## JOB A
Reproduce the passage of the Villager News article below, starting with "When we say" and going on through "with rubble.".

## EXCERPTED PASSAGE
◆ ◆ ◆ ◆

Articles in the local Villager News magazine
[written by one of our volunteers].
February 2012
The landing stage plans.
The plans for the refurbishment of the landing stage are well on
the way, with volunteers having cleared the wooded decking
around the dead tree and using 'low tech' tools, namely pick axe
and muscle, teasing away the concrete to expose the roots ready
for grubbing out. Our caution was not to damage service pipes
running to our crew hut. Once the tree has been removed we will
be in a position to re-align the slope from the car parking area
to facilitate better access for people with disabilities.
The main rebuilding of the landing stage is a professional
matter and a specialist company with 'high tech' equipment on a
pontoon will move into the place where Dick's Folly is currently
moored and begin removing the old and putting in the new.
When we say remove the old, it has in fact been removing itself
by that natural process called erosion which occurs in all
moving water situations. Unfortunately and unbeknown to us it
had been taking place in the wrong place, literally under our
feet and we were unaware of it until the day of the great big
hole in September 2011. This was urgently and temporarily filled
with rubble.
Dick's Folly A to Z of Volunteers
Continuing unmasking the unsung champions who are the mainstay
of the Project and the A to Z of tasks that they do.
C is for Crew Call Out: the heading of an email from
Ray, sent out to those of us with the Royal Yacht Association
Helmsman qualification. The Project requires two people with
this certificate to be on the boat whenever it sails.

◆ ◆ ◆ ◆

## RECORDS
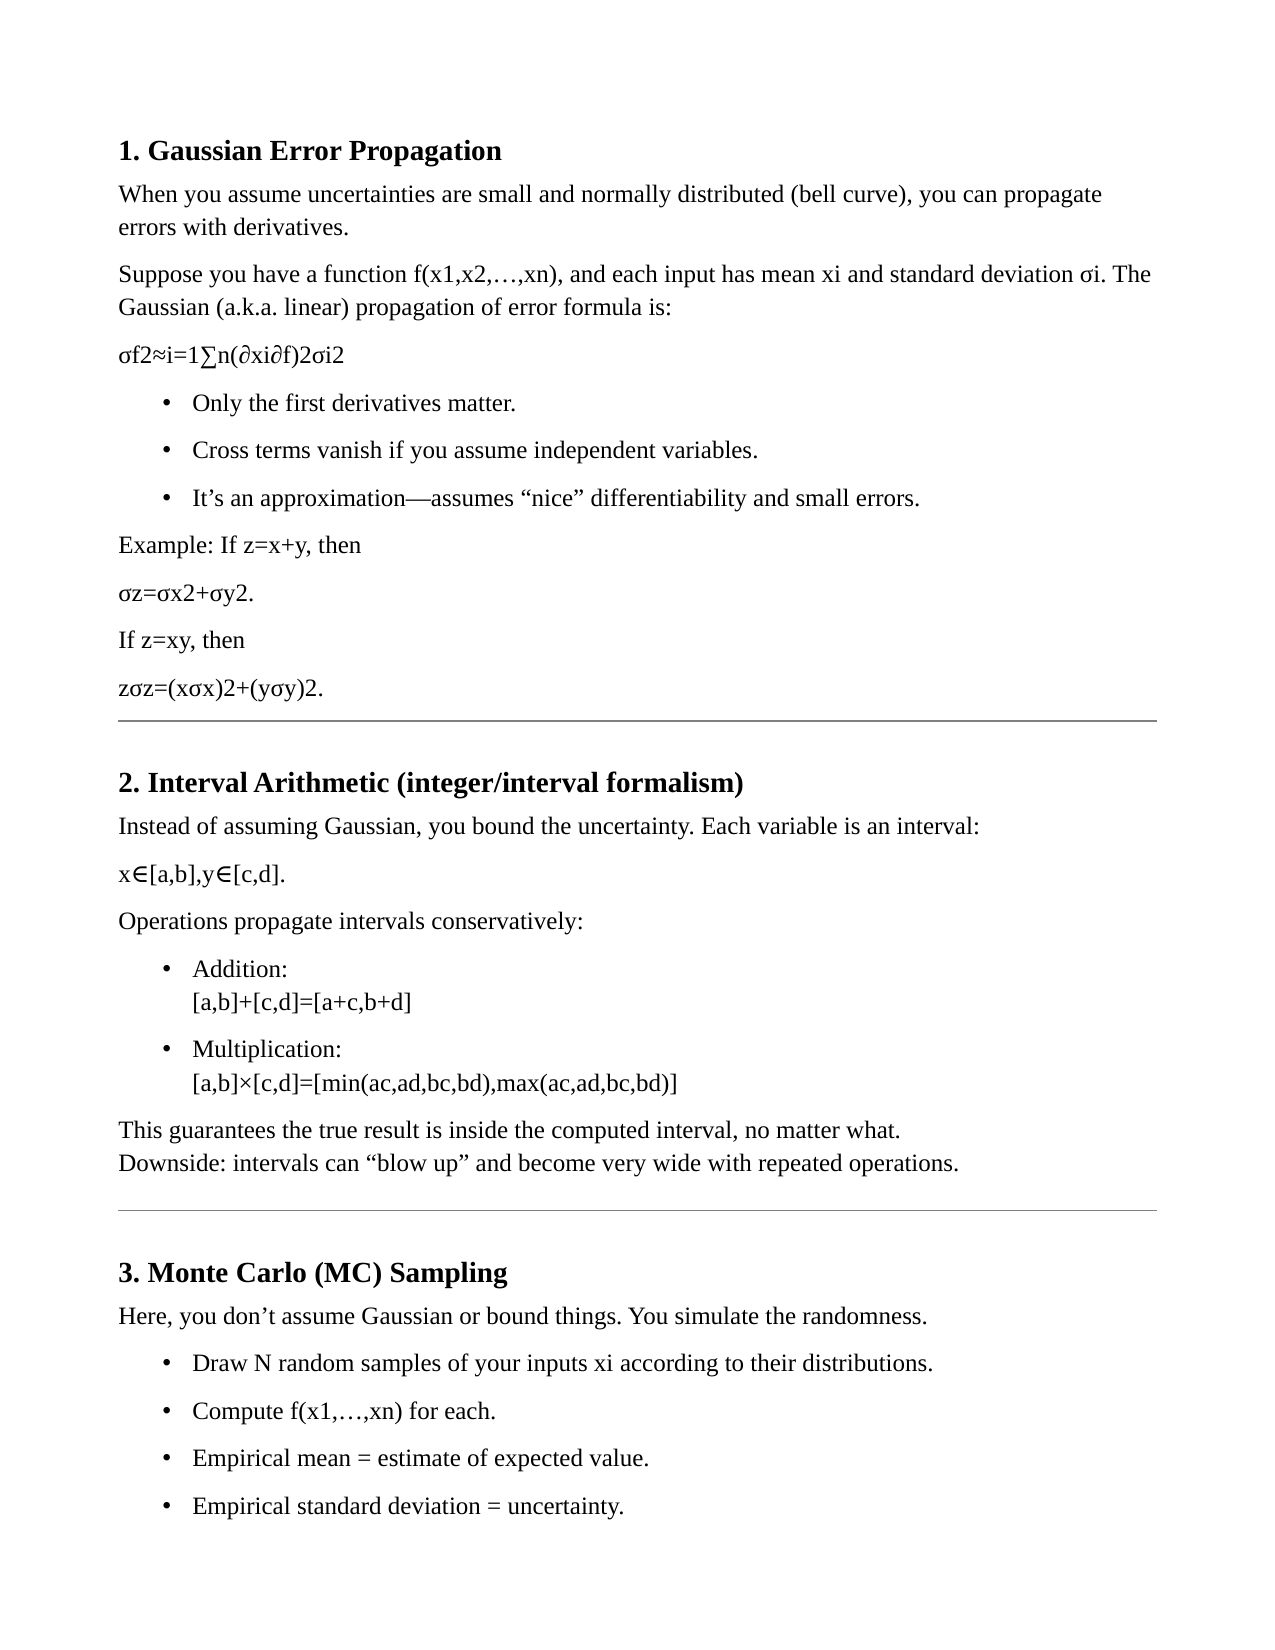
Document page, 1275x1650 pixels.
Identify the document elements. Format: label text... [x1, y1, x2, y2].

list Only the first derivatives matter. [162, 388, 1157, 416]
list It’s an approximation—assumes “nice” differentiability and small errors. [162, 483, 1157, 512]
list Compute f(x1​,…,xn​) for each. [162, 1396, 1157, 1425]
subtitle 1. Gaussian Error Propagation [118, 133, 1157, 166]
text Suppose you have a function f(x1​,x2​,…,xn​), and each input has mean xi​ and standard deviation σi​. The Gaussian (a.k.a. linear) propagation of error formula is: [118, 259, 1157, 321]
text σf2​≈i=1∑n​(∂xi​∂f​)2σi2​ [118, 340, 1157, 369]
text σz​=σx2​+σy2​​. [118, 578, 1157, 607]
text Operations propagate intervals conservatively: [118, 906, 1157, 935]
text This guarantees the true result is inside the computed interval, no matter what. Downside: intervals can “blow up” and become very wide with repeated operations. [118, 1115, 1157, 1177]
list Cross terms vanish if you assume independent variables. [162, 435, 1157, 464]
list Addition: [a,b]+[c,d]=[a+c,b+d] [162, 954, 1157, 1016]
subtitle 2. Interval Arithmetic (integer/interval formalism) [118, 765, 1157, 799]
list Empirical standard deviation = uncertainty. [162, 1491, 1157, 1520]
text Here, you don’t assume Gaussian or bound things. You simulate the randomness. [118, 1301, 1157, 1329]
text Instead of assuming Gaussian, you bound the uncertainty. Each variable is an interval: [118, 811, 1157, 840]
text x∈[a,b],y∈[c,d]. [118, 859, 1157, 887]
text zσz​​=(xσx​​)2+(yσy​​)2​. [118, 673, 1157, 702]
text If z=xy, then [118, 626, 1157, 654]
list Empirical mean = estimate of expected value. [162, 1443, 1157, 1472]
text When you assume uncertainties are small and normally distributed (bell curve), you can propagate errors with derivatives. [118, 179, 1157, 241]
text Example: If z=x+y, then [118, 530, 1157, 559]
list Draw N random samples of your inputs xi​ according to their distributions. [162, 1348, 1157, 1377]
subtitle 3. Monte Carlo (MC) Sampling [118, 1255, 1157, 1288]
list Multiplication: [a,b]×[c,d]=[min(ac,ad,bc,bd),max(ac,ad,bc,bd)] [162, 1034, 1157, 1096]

◆ ◆ ◆ ◆

## JOB B
Pick out each line of the records above that contains the word "errors", matching case exactly.

## RESULT A
When we say remove the old, it has in fact been removing itself
by that natural process called erosion which occurs in all
moving water situations. Unfortunately and unbeknown to us it
had been taking place in the wrong place, literally under our
feet and we were unaware of it until the day of the great big
hole in September 2011. This was urgently and temporarily filled
with rubble.

## RESULT B
list It’s an approximation—assumes “nice” differentiability and small errors. [162, 483, 1157, 512]
text When you assume uncertainties are small and normally distributed (bell curve), you can propagate errors with derivatives. [118, 179, 1157, 241]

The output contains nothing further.